Protests over the Citizenship Amendment Act (CAA) had been peacefully continuing in the Aligarh Muslim University till the evening of December 15 when news about violence in Jamia Millia Islamia trickled in through the social media.
In between visuals of violence, a fake news about the death of two Jamia students pulled the trigger and AMU students began to gather in large numbers at the Bab-e-Sayed Gate of the university at around 8 p.m.
Instead of allaying their fears and verifying facts, the AMU authorities called the police and all hell broke loose.
The students became restive and the police became increasingly aggressive.
AMU Vice Chancellor Tariq Mansoor justified his decision to call the police after stones were thrown at the police stationed outside though it is still not known whether it were the students or outsiders who began it.
In a letter dated December 17 addressed to the students, parents, teachers and the Aligarh community, he had said, "Taking advantage of this sensitive situation, anti-social/lumpen elements (including expelled ex-students) intermingled with students, and forcibly broke open the Bab-e-Syed gate.
"After crossing the university boundary, they resorted to stone pelting on the police outside the campus. This mob, running into thousands, posed imminent danger to the life of students and the property of the university. Forced with this grave situation, the university administration was left with no other choice but to call the police to control the situation."
Eyewitnesses, including students, claim that Rapid Action Force (RAF) personnel stormed into the campus "without warning" and lathi charged the students.
Some sought refuge in the Guest House compound nearby while others ran into the hostels.
The police allegedly beat up the security guards at the Morrisons hostel in Aftab Hall and lobbed teargas shells into the students' rooms, forcing them to come out.
Video clips of students being thrown to the ground and kicked, stripped in the cold, being lashed with batons and belts, and taunted with communal slurs are now doing the rounds on the mobile phones of students and faculty members.

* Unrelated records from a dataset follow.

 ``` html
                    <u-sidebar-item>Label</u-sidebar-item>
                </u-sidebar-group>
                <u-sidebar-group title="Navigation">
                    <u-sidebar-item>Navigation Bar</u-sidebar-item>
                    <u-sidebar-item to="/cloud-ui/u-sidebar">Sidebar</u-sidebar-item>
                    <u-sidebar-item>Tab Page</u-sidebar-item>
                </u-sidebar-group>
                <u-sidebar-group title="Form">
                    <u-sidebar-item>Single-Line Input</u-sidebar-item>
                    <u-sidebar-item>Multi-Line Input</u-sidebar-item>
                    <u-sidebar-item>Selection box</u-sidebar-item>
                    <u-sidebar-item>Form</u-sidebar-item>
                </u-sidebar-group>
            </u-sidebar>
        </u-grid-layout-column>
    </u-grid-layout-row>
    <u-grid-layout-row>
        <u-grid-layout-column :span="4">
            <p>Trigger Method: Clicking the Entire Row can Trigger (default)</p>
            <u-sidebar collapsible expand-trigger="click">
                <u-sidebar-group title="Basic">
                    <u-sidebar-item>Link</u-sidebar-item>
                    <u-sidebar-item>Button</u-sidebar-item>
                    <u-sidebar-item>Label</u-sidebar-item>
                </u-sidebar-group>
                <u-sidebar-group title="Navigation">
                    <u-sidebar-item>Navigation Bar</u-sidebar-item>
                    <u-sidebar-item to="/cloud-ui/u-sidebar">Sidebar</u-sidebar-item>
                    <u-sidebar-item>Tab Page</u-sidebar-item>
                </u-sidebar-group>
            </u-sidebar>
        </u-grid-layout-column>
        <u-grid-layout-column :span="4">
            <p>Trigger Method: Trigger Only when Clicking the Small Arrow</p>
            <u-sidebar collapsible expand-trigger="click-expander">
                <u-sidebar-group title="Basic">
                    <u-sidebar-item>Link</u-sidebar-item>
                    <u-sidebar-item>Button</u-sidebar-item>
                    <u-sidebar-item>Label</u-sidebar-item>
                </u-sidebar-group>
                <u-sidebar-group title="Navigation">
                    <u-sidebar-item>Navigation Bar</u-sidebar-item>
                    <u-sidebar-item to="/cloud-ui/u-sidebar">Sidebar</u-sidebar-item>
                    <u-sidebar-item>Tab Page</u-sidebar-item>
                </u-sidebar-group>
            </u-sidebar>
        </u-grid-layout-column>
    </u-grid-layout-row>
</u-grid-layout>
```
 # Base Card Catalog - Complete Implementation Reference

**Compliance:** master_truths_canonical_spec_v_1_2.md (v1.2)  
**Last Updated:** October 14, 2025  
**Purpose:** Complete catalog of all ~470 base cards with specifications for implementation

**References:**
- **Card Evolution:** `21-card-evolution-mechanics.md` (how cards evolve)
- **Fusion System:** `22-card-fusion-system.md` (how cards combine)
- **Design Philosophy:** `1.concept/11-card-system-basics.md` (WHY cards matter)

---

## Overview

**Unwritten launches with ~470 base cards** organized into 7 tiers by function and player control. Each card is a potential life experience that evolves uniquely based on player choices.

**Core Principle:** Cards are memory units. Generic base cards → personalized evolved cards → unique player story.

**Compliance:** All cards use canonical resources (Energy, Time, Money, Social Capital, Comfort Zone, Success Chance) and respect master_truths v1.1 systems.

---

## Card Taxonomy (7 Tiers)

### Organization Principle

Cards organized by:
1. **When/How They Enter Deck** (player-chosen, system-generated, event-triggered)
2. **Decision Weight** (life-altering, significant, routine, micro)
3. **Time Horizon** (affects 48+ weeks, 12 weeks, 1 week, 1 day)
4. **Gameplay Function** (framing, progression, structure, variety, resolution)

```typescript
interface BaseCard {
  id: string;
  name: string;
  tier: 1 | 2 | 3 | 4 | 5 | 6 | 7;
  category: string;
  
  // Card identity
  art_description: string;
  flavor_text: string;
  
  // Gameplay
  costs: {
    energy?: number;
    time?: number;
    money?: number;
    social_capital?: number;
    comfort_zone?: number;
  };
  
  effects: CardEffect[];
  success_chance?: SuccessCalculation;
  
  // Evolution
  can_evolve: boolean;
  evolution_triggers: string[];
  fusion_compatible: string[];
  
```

Nineteen-year-old Wasim (name changed), a day scholar who had his thumb stitched back, with extensive bruises on his face as well as his left eye, recalled, "I had received a message to gather at the Bab-e-Sayed for a protest against the Jamia incident. When I arrived, I saw the police chasing students with batons and firing tear gas shells.
"Me and my friends hid inside the Guest House compound near the university gate. The police were firing tear gas shells and this other grenade-like thing which bursted into flames with a deafening noise. I was about to pick a shell to throw it into the water to defuse, but the object exploded before that. I fainted."
AMU Registrar Abdul Hamid, who ostensibly gave written permission to call the police into the campus, was clearly not upset over "excessive force" that was used against unarmed students.
He has repeatedly stated that the police had only used stun grenades against the students on that fateful night.
A stun grenade, also known as flash grenade, flash-bang, thunder-flash or sound bomb, is an ostensibly non-lethal explosive device to temporarily disorient senses.
It is designed to produce a blinding flash of light and an intensely loud 'bang' of greater than 170 decibels. It was first used by the British Army's Special Air Service in the late 1970s.
"The stun grenades left us stunned. What was the need to call the police and then unleash violence on us? We were merely protesting in support of the Jamia incident and some students started raising slogans after the news of two deaths came in. There was no violence, so why were the cops called in," asked a student who escaped unhurt in the 'attack', as they call it.